Voilà donc cette république du piment, championne d’Afrique de football et de la sauce, expression du reste adoubée par le président de la République dans l’euphorie de la victoire en son palais d’Etoudi. «Ça y est, le piment est roi !» me suis-je dit en refermant le bouquin. Dans les assiettes, dans les chansons, dans toutes les formes d’humour disponibles depuis que l’homme est descendu du singe.

Du coup si une bayam sellam dit au quartier qu’elle vend «le» piment, ça ne résonne plus comme avant, quand piment voulait dire piment. Pire : si elle vend du piment avec le ndjansang sur ça, on regardera sa peau avec suspicion. Des fois qu’elle serait une panthère déguisée ! Mais il y a des gens qui ne calculent pas les pimenteries, ai-je encore réagi. Que les vendeuses de piment ratissent au marché ou sur Internet, je m’interroge: où sont les chiffres de ce business ? Tout le monde parle de piment mais on sait très confusément combien ça rapporte ou à qui profite l’affaire. Les choses s’expliquent cependant : le piment est un terme détourné, et au Cameroun ce qui est détourné peut faire du bruit sans qu’on maitrise la réalité (on se comprend).

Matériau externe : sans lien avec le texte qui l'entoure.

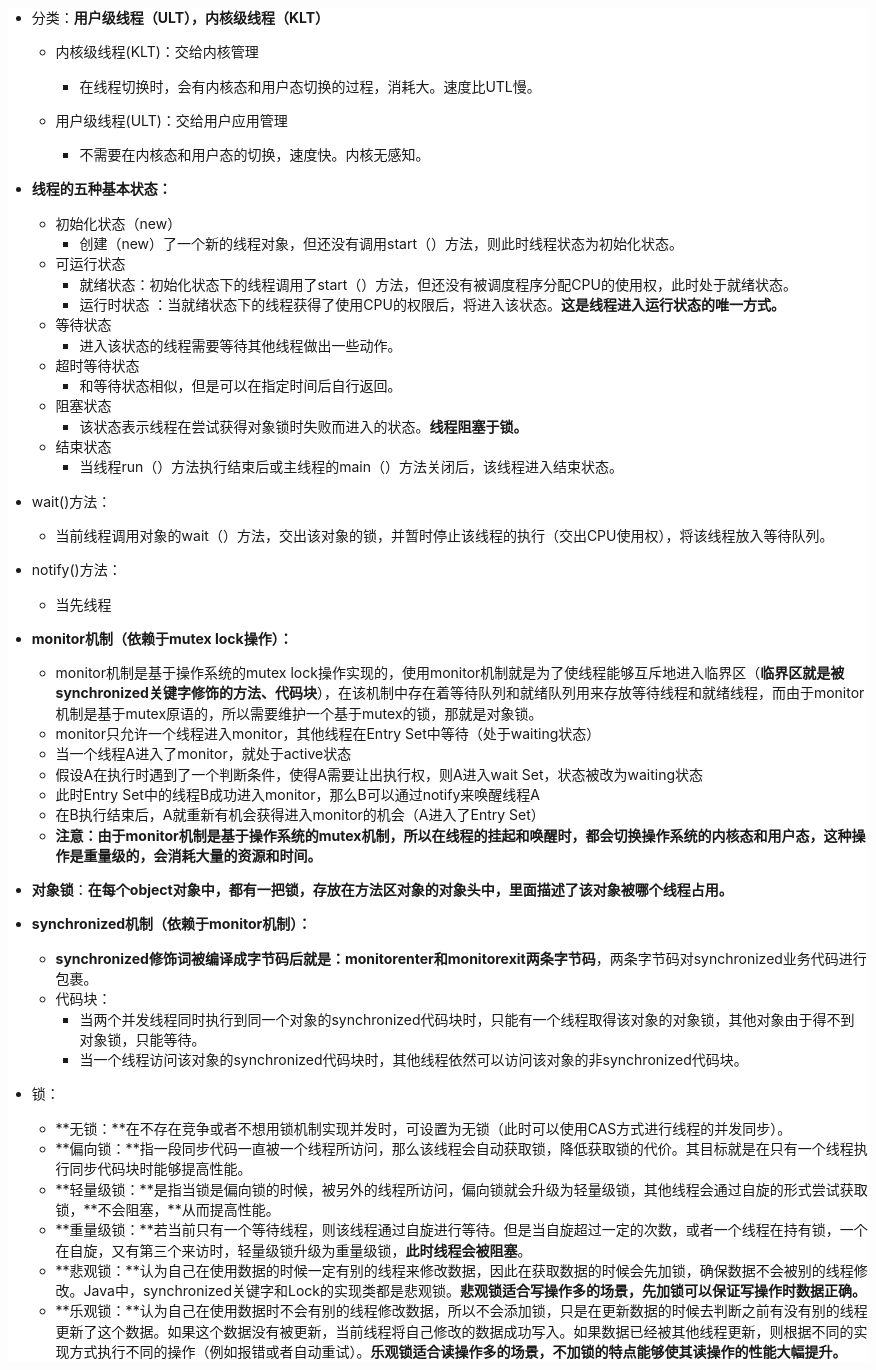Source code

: * 分类：**用户级线程（ULT），内核级线程（KLT）**

  * 内核级线程(KLT)：交给内核管理
    * 在线程切换时，会有内核态和用户态切换的过程，消耗大。速度比UTL慢。

  * 用户级线程(ULT)：交给用户应用管理
    * 不需要在内核态和用户态的切换，速度快。内核无感知。

* **线程的五种基本状态：**
  
  * 初始化状态（new）
    * 创建（new）了一个新的线程对象，但还没有调用start（）方法，则此时线程状态为初始化状态。
  * 可运行状态
    * 就绪状态：初始化状态下的线程调用了start（）方法，但还没有被调度程序分配CPU的使用权，此时处于就绪状态。
    * 运行时状态 ：当就绪状态下的线程获得了使用CPU的权限后，将进入该状态。**这是线程进入运行状态的唯一方式。**
  * 等待状态
    * 进入该状态的线程需要等待其他线程做出一些动作。
  * 超时等待状态
    * 和等待状态相似，但是可以在指定时间后自行返回。
  * 阻塞状态
    * 该状态表示线程在尝试获得对象锁时失败而进入的状态。**线程阻塞于锁。**
  * 结束状态
    * 当线程run（）方法执行结束后或主线程的main（）方法关闭后，该线程进入结束状态。
  
* wait()方法：
  
  * 当前线程调用对象的wait（）方法，交出该对象的锁，并暂时停止该线程的执行（交出CPU使用权），将该线程放入等待队列。
  
* notify()方法：
  
  * 当先线程
  
* **monitor机制（依赖于mutex lock操作）：**
  
  * monitor机制是基于操作系统的mutex lock操作实现的，使用monitor机制就是为了使线程能够互斥地进入临界区（**临界区就是被synchronized关键字修饰的方法、代码块**），在该机制中存在着等待队列和就绪队列用来存放等待线程和就绪线程，而由于monitor机制是基于mutex原语的，所以需要维护一个基于mutex的锁，那就是对象锁。
  * monitor只允许一个线程进入monitor，其他线程在Entry Set中等待（处于waiting状态）
  * 当一个线程A进入了monitor，就处于active状态
  * 假设A在执行时遇到了一个判断条件，使得A需要让出执行权，则A进入wait Set，状态被改为waiting状态
  * 此时Entry Set中的线程B成功进入monitor，那么B可以通过notify来唤醒线程A
  * 在B执行结束后，A就重新有机会获得进入monitor的机会（A进入了Entry Set）
  * **注意：由于monitor机制是基于操作系统的mutex机制，所以在线程的挂起和唤醒时，都会切换操作系统的内核态和用户态，这种操作是重量级的，会消耗大量的资源和时间。**
  
* **对象锁**：**在每个object对象中，都有一把锁，存放在方法区对象的对象头中，里面描述了该对象被哪个线程占用。**
  
* **synchronized机制（依赖于monitor机制）：**
  
  * **synchronized修饰词被编译成字节码后就是：monitorenter和monitorexit两条字节码**，两条字节码对synchronized业务代码进行包裹。
  * 代码块： 
    * 当两个并发线程同时执行到同一个对象的synchronized代码块时，只能有一个线程取得该对象的对象锁，其他对象由于得不到对象锁，只能等待。
    * 当一个线程访问该对象的synchronized代码块时，其他线程依然可以访问该对象的非synchronized代码块。
  
* 锁：
  
  * **无锁：**在不存在竞争或者不想用锁机制实现并发时，可设置为无锁（此时可以使用CAS方式进行线程的并发同步）。
  * **偏向锁：**指一段同步代码一直被一个线程所访问，那么该线程会自动获取锁，降低获取锁的代价。其目标就是在只有一个线程执行同步代码块时能够提高性能。
  * **轻量级锁：**是指当锁是偏向锁的时候，被另外的线程所访问，偏向锁就会升级为轻量级锁，其他线程会通过自旋的形式尝试获取锁，**不会阻塞，**从而提高性能。
  * **重量级锁：**若当前只有一个等待线程，则该线程通过自旋进行等待。但是当自旋超过一定的次数，或者一个线程在持有锁，一个在自旋，又有第三个来访时，轻量级锁升级为重量级锁，**此时线程会被阻塞**。
  * **悲观锁：**认为自己在使用数据的时候一定有别的线程来修改数据，因此在获取数据的时候会先加锁，确保数据不会被别的线程修改。Java中，synchronized关键字和Lock的实现类都是悲观锁。**悲观锁适合写操作多的场景，先加锁可以保证写操作时数据正确。**
  * **乐观锁：**认为自己在使用数据时不会有别的线程修改数据，所以不会添加锁，只是在更新数据的时候去判断之前有没有别的线程更新了这个数据。如果这个数据没有被更新，当前线程将自己修改的数据成功写入。如果数据已经被其他线程更新，则根据不同的实现方式执行不同的操作（例如报错或者自动重试）。**乐观锁适合读操作多的场景，不加锁的特点能够使其读操作的性能大幅提升。**
  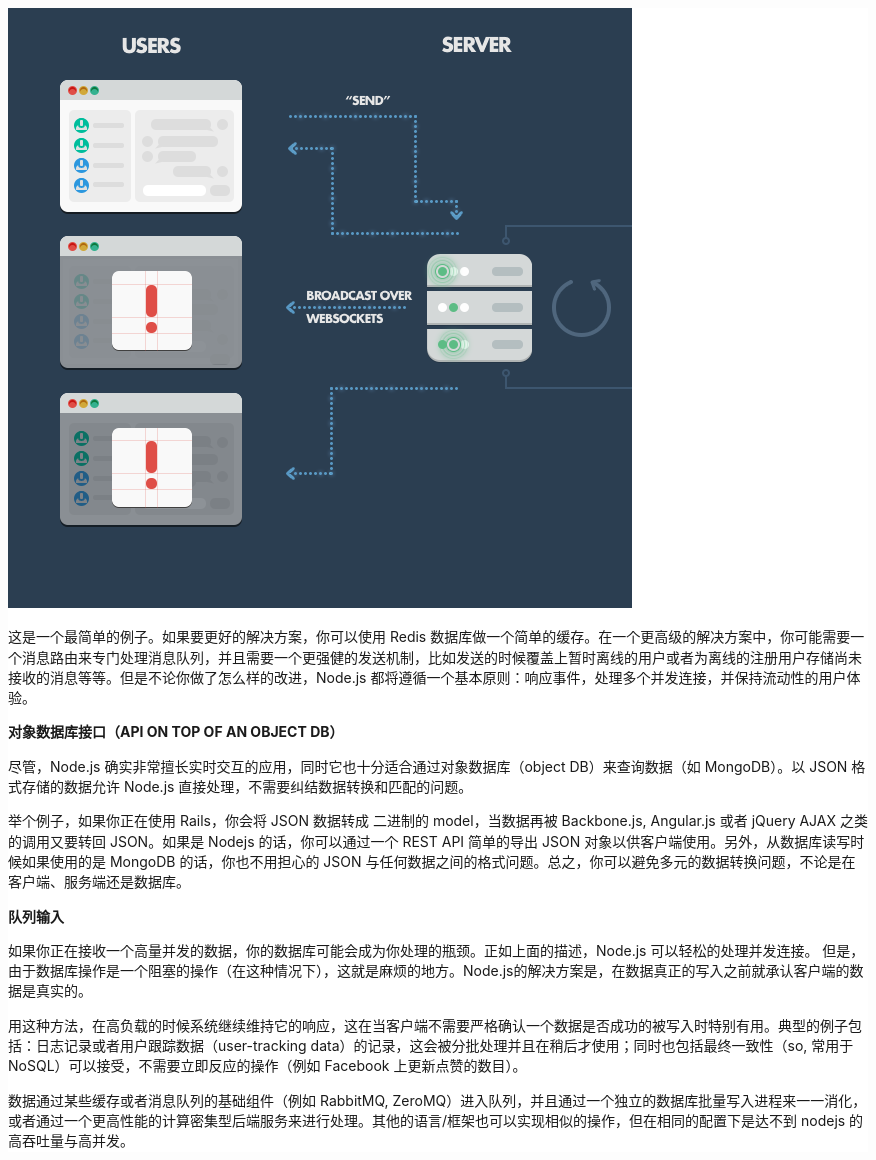 ![](img/toptal-blog-2_B.png)

这是一个最简单的例子。如果要更好的解决方案，你可以使用 Redis 数据库做一个简单的缓存。在一个更高级的解决方案中，你可能需要一个消息路由来专门处理消息队列，并且需要一个更强健的发送机制，比如发送的时候覆盖上暂时离线的用户或者为离线的注册用户存储尚未接收的消息等等。但是不论你做了怎么样的改进，Node.js 都将遵循一个基本原则：响应事件，处理多个并发连接，并保持流动性的用户体验。

**对象数据库接口（API ON TOP OF AN OBJECT DB）**

尽管，Node.js 确实非常擅长实时交互的应用，同时它也十分适合通过对象数据库（object DB）来查询数据（如 MongoDB）。以 JSON 格式存储的数据允许 Node.js 直接处理，不需要纠结数据转换和匹配的问题。

举个例子，如果你正在使用 Rails，你会将 JSON 数据转成 二进制的 model，当数据再被 Backbone.js, Angular.js 或者 jQuery AJAX 之类的调用又要转回 JSON。如果是 Nodejs 的话，你可以通过一个 REST API 简单的导出 JSON 对象以供客户端使用。另外，从数据库读写时候如果使用的是 MongoDB 的话，你也不用担心的 JSON 与任何数据之间的格式问题。总之，你可以避免多元的数据转换问题，不论是在客户端、服务端还是数据库。

**队列输入**

如果你正在接收一个高量并发的数据，你的数据库可能会成为你处理的瓶颈。正如上面的描述，Node.js 可以轻松的处理并发连接。 但是，由于数据库操作是一个阻塞的操作（在这种情况下），这就是麻烦的地方。Node.js的解决方案是，在数据真正的写入之前就承认客户端的数据是真实的。

用这种方法，在高负载的时候系统继续维持它的响应，这在当客户端不需要严格确认一个数据是否成功的被写入时特别有用。典型的例子包括：日志记录或者用户跟踪数据（user-tracking data）的记录，这会被分批处理并且在稍后才使用；同时也包括最终一致性（so, 常用于 NoSQL）可以接受，不需要立即反应的操作（例如 Facebook 上更新点赞的数目）。

数据通过某些缓存或者消息队列的基础组件（例如 RabbitMQ, ZeroMQ）进入队列，并且通过一个独立的数据库批量写入进程来一一消化，或者通过一个更高性能的计算密集型后端服务来进行处理。其他的语言/框架也可以实现相似的操作，但在相同的配置下是达不到 nodejs 的高吞吐量与高并发。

Alors, quitte à détourner le piment lui-même, la route des épices m’a mené droit vers le poivre blanc de Penja (Moungo, Littoral). Comme le piment, on le met dans la sauce. Comme le piment, il peut piquer les yeux. Comme le piment, il est devenu célèbre dans le monde entier. Figurez-vous qu’en 2013, ce cher poivre blanc s’est vu décerner une indication géographique protégée (une première sur le continent !). Depuis, le kilo est passé de 2 500 à 14 000 FCFA. Regroupés au sein de l’Association des producteurs de poivre de Penja (APPP), les exploitants sont passés de 20 à 300, soit un effectif multiplié par quinze ! Est-ce que le piment peut lutter face à ça ? Je n’en suis pas sûr, et j’en ai conclu que si les épices étaient une république, la capitale se trouverait sans aucun doute à Penja.

La prochaine fois qu’on viendra me parler de piment et de pimentières qui buzzent partout, j’aurai une pensée pour Penja: ça devrait élever les débats.